Здесь абстрактные призывы – раздавить фашистскую нечисть на нашей земле – переводились в область конкретных дел. Давили с силой всей военной машины, Давили гусеницами танков, давили и человеческими руками. Однако эта необходимость в боевой обстановке вызывала всегда у наших солдат проявление человеческих чувств. Они обнаруживались в разной форме. В ротах, которые ходили в штыковую атаку и занимали потом места в траншеях, десятки минут длилось оцепенение, пока люди не приходили в себя. В такие минуты слова никто не обронит. Поводы были разные, но картина всегда одна.
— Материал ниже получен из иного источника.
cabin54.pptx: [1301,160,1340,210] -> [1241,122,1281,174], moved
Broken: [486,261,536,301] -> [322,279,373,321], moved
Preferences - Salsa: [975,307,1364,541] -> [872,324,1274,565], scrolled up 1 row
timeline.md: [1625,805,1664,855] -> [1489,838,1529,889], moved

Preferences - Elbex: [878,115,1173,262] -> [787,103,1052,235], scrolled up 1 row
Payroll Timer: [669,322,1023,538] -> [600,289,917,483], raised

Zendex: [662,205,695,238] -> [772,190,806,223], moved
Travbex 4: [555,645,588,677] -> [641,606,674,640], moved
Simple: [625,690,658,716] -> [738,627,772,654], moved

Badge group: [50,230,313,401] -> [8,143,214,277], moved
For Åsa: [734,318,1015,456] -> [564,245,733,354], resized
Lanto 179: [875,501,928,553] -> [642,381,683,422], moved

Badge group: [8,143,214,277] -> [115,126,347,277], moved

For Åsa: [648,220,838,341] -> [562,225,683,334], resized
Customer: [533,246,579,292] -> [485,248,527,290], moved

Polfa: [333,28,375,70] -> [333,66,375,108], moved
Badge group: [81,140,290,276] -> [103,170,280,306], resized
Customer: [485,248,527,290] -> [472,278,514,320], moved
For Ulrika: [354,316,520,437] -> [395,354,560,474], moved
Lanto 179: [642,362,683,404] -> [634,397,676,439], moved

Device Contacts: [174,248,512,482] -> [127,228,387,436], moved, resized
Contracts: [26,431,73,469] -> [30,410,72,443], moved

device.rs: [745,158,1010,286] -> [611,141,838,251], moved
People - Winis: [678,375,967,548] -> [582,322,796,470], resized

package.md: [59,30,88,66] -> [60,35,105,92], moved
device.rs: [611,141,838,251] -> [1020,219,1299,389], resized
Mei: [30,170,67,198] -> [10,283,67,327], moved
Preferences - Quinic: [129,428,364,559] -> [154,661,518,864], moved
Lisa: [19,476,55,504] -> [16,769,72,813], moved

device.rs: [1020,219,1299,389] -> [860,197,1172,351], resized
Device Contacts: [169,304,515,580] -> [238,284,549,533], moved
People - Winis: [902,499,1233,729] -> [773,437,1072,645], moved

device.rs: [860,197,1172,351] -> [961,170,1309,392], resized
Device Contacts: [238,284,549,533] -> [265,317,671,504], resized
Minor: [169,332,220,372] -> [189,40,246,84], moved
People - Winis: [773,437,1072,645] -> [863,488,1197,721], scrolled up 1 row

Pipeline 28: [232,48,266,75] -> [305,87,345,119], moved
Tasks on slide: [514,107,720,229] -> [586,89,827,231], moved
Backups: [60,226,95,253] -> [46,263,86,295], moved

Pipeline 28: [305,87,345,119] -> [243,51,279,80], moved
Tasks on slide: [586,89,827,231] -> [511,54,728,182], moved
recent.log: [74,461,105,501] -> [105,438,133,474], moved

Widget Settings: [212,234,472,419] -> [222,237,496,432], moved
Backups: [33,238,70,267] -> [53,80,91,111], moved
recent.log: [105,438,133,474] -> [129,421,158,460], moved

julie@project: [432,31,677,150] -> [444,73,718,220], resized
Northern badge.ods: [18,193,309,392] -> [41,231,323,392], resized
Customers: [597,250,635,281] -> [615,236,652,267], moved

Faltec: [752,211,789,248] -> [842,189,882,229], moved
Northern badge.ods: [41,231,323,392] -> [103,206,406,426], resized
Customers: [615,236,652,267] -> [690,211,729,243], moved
У меня, новичка в этой обстановке, где все считали, что находятся в непрерывном бою, эпизод с пленным вызвал определенную реакцию.
– И ты…
Командир роты не дал мне договорить.
– Здесь всякий народ, некоторые прямо из заключения попали сюда. Воюют хорошо. Каждый уже десять раз свои грехи искупил. Вот этот «переводчик» – надежный человек. Он пятерых стоит, а вот при виде фрица звереет. У него родителей и семью немцы расстреляли. Отчаянный народ есть среди таких. Однажды, когда особенно трудно было с продуктами, обчистили ночью немецкий блиндаж, пока другие подзаводились с фрицами. Вот такие дела. Ты только учти: в этом болоте мы все в одинаковом положении. О том, что узнал, и вида не показывай.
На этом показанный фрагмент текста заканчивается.